# PROBLEM DESCRIPTION:
Reproduce each of the entries below word for word.

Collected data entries
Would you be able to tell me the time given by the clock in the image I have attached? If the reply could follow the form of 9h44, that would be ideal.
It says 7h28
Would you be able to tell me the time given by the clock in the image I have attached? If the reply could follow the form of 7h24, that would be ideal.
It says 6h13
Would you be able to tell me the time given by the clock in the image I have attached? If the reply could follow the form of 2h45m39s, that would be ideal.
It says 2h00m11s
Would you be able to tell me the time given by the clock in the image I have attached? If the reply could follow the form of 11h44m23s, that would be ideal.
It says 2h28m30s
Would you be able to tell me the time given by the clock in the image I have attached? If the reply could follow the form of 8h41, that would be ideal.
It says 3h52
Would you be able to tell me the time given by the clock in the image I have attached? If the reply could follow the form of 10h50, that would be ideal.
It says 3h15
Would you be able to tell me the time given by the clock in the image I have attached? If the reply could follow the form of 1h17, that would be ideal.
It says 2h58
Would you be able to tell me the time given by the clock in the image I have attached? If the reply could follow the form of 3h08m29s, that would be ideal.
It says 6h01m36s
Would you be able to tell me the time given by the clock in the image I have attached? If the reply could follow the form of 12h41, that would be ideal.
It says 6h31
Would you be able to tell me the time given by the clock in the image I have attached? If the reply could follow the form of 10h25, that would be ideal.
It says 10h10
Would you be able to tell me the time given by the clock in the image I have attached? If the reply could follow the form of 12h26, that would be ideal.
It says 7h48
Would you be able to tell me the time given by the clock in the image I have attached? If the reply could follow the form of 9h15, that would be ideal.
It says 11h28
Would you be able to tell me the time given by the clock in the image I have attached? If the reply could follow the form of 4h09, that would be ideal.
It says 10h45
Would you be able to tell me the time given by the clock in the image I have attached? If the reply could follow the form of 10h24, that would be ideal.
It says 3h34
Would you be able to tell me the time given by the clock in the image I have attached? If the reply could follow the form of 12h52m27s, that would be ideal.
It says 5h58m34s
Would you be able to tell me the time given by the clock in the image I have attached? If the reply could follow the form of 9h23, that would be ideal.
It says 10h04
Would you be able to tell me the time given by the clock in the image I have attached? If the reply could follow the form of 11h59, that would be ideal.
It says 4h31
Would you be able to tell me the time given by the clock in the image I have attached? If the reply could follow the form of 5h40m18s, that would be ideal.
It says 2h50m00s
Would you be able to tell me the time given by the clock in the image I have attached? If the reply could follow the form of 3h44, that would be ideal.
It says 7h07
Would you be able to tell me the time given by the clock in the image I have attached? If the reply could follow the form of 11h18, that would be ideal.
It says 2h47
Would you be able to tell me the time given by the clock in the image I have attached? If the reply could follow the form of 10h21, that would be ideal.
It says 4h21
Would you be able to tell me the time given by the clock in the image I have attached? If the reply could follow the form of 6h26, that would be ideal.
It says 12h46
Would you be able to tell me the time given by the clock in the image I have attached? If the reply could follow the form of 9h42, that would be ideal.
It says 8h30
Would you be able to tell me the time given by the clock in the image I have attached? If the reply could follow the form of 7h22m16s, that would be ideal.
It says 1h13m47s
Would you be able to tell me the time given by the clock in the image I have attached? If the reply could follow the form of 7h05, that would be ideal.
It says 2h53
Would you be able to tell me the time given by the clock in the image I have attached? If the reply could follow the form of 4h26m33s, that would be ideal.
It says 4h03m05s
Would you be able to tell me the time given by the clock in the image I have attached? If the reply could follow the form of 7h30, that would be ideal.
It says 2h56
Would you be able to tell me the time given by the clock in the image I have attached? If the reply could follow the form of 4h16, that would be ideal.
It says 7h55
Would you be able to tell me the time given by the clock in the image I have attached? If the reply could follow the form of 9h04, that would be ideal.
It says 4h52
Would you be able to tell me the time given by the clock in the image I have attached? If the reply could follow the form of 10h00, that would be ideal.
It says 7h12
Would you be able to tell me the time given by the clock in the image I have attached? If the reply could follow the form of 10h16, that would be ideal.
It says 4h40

# TASK OUTPUT:
Would you be able to tell me the time given by the clock in the image I have attached? If the reply could follow the form of 9h44, that would be ideal.
It says 7h28
Would you be able to tell me the time given by the clock in the image I have attached? If the reply could follow the form of 7h24, that would be ideal.
It says 6h13
Would you be able to tell me the time given by the clock in the image I have attached? If the reply could follow the form of 2h45m39s, that would be ideal.
It says 2h00m11s
Would you be able to tell me the time given by the clock in the image I have attached? If the reply could follow the form of 11h44m23s, that would be ideal.
It says 2h28m30s
Would you be able to tell me the time given by the clock in the image I have attached? If the reply could follow the form of 8h41, that would be ideal.
It says 3h52
Would you be able to tell me the time given by the clock in the image I have attached? If the reply could follow the form of 10h50, that would be ideal.
It says 3h15
Would you be able to tell me the time given by the clock in the image I have attached? If the reply could follow the form of 1h17, that would be ideal.
It says 2h58
Would you be able to tell me the time given by the clock in the image I have attached? If the reply could follow the form of 3h08m29s, that would be ideal.
It says 6h01m36s
Would you be able to tell me the time given by the clock in the image I have attached? If the reply could follow the form of 12h41, that would be ideal.
It says 6h31
Would you be able to tell me the time given by the clock in the image I have attached? If the reply could follow the form of 10h25, that would be ideal.
It says 10h10
Would you be able to tell me the time given by the clock in the image I have attached? If the reply could follow the form of 12h26, that would be ideal.
It says 7h48
Would you be able to tell me the time given by the clock in the image I have attached? If the reply could follow the form of 9h15, that would be ideal.
It says 11h28
Would you be able to tell me the time given by the clock in the image I have attached? If the reply could follow the form of 4h09, that would be ideal.
It says 10h45
Would you be able to tell me the time given by the clock in the image I have attached? If the reply could follow the form of 10h24, that would be ideal.
It says 3h34
Would you be able to tell me the time given by the clock in the image I have attached? If the reply could follow the form of 12h52m27s, that would be ideal.
It says 5h58m34s
Would you be able to tell me the time given by the clock in the image I have attached? If the reply could follow the form of 9h23, that would be ideal.
It says 10h04
Would you be able to tell me the time given by the clock in the image I have attached? If the reply could follow the form of 11h59, that would be ideal.
It says 4h31
Would you be able to tell me the time given by the clock in the image I have attached? If the reply could follow the form of 5h40m18s, that would be ideal.
It says 2h50m00s
Would you be able to tell me the time given by the clock in the image I have attached? If the reply could follow the form of 3h44, that would be ideal.
It says 7h07
Would you be able to tell me the time given by the clock in the image I have attached? If the reply could follow the form of 11h18, that would be ideal.
It says 2h47
Would you be able to tell me the time given by the clock in the image I have attached? If the reply could follow the form of 10h21, that would be ideal.
It says 4h21
Would you be able to tell me the time given by the clock in the image I have attached? If the reply could follow the form of 6h26, that would be ideal.
It says 12h46
Would you be able to tell me the time given by the clock in the image I have attached? If the reply could follow the form of 9h42, that would be ideal.
It says 8h30
Would you be able to tell me the time given by the clock in the image I have attached? If the reply could follow the form of 7h22m16s, that would be ideal.
It says 1h13m47s
Would you be able to tell me the time given by the clock in the image I have attached? If the reply could follow the form of 7h05, that would be ideal.
It says 2h53
Would you be able to tell me the time given by the clock in the image I have attached? If the reply could follow the form of 4h26m33s, that would be ideal.
It says 4h03m05s
Would you be able to tell me the time given by the clock in the image I have attached? If the reply could follow the form of 7h30, that would be ideal.
It says 2h56
Would you be able to tell me the time given by the clock in the image I have attached? If the reply could follow the form of 4h16, that would be ideal.
It says 7h55
Would you be able to tell me the time given by the clock in the image I have attached? If the reply could follow the form of 9h04, that would be ideal.
It says 4h52
Would you be able to tell me the time given by the clock in the image I have attached? If the reply could follow the form of 10h00, that would be ideal.
It says 7h12
Would you be able to tell me the time given by the clock in the image I have attached? If the reply could follow the form of 10h16, that would be ideal.
It says 4h40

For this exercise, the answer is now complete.